1プレイ1プレイに込められた思い、今その瞬間に全力を注ぐ選手たちの姿、それを心から全力で応援する人々の姿が、そこにはあった。

そして、私が何よりも忘れられない光景、それは、試合を応援していた保護者やそのた大勢の人が、必死に頑張って勝利を掴み取った彼女たちに、「ありがとう。ありがとう。」と言っていたこと。そして同時に、私も同じ気持ちであることに気が付いた。なぜだかわからないが、そこにあったのは、彼女たちに向けた「ありがとう」という「感謝の気持ち」であった

彼女たちは、プロでもなければ、お金をもらってプレーしているわけでもない。「誰かのために」「誰かを喜ばせるために」バレーに取り組んでいるのではない

ただ、目の前の目標に向かって、日々全力で部活に打ち込んでいる高校生だ。この試合でも、「頑張ったね」と言われたくて、「ありがとう」と言われたくて頑張っていた者はおそらく1人もいなかっただろう。

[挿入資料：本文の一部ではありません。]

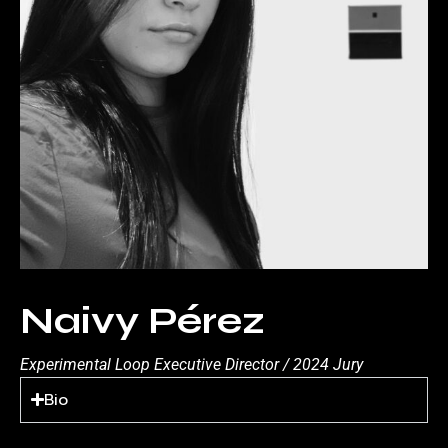
Naivy Pérez
Experimental Loop Executive Director / 2024 Jury
Bio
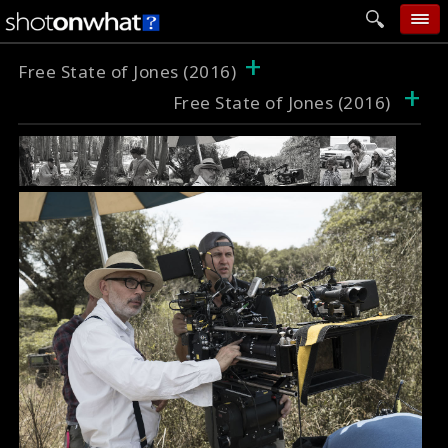
+
home
Free State of Jones (2016)
+
Free State of Jones (2016)
add photo
categories
follow wall
movie tech
help
login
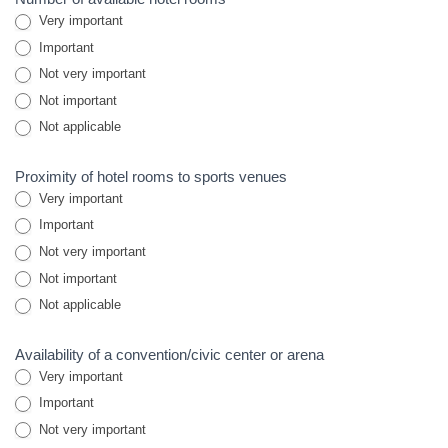
Very important
Important
Not very important
Not important
Not applicable
Proximity of hotel rooms to sports venues
Very important
Important
Not very important
Not important
Not applicable
Availability of a convention/civic center or arena
Very important
Important
Not very important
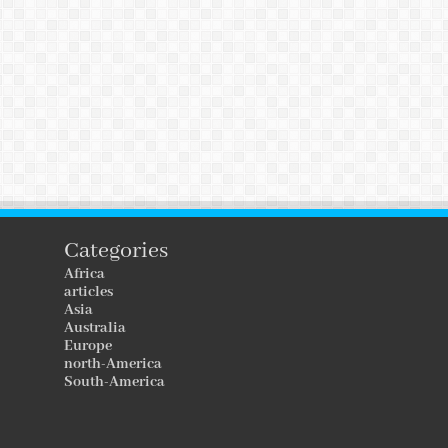
Categories
Africa
articles
Asia
Australia
Europe
north-America
South-America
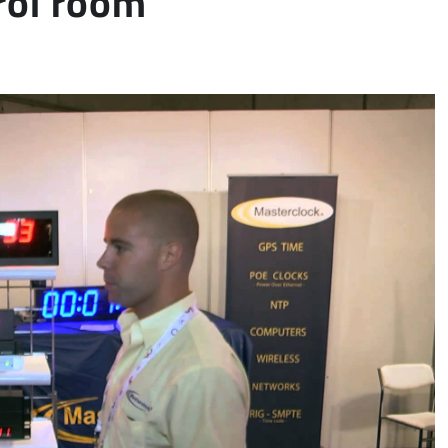
rol room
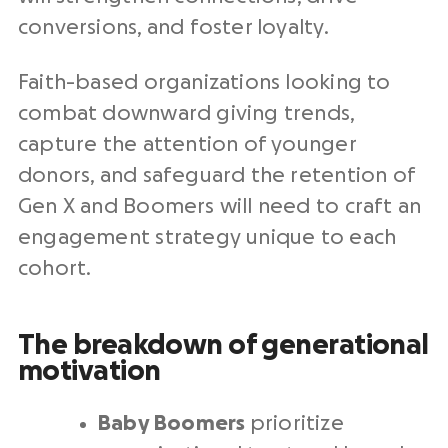
conversions, and foster loyalty.
Faith-based organizations looking to
combat downward giving trends,
capture the attention of younger
donors, and safeguard the retention of
Gen X and Boomers will need to craft an
engagement strategy unique to each
cohort.
The breakdown of generational
motivation
Baby Boomers
prioritize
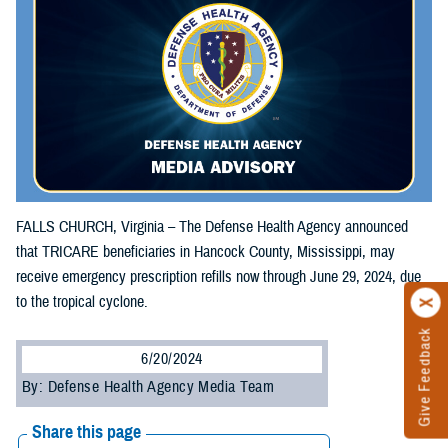
FALLS CHURCH, Virginia – The Defense Health Agency announced
that TRICARE beneficiaries in Hancock County, Mississippi, may
receive emergency prescription refills now through June 29, 2024, due
to the tropical cyclone.
Give Feedback
6/20/2024
By: Defense Health Agency Media Team
Share this page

誰のためでもない、「自分のため」「自分たちのため」に、真っ直ぐ「勝ちたい」と思っていた。それだけだ。この、純粋な「自分のために尽くす」「今を燃やす」ような姿こそが、結果的に、見ている人たちの胸に響き、関わる人々すべての心を動かす「なにか」を与えられるのだと、気付かされた。

この試合の結果で、彼女たちはベスト4に駒を進め、あと1勝で春高、というところまでこじつけた。しかし、その試合では、フルセットの末に惜しくも負けてしまい、目標にはあと一歩届かなかった。

それでも、彼女たちが「今に生きる」姿は、彼女たちが想像できるよりもずっと大きなモノを、周りの人々へ与えた。そこにはもう、感謝の言葉しかない。

「誰かのために」ではく、「自分のために」。

そしてそれは、知らず知らずのうちに、本当の意味で「誰かのために」なる。そういう、根元的な「スポーツの価値」を教えてくれた出来事であった。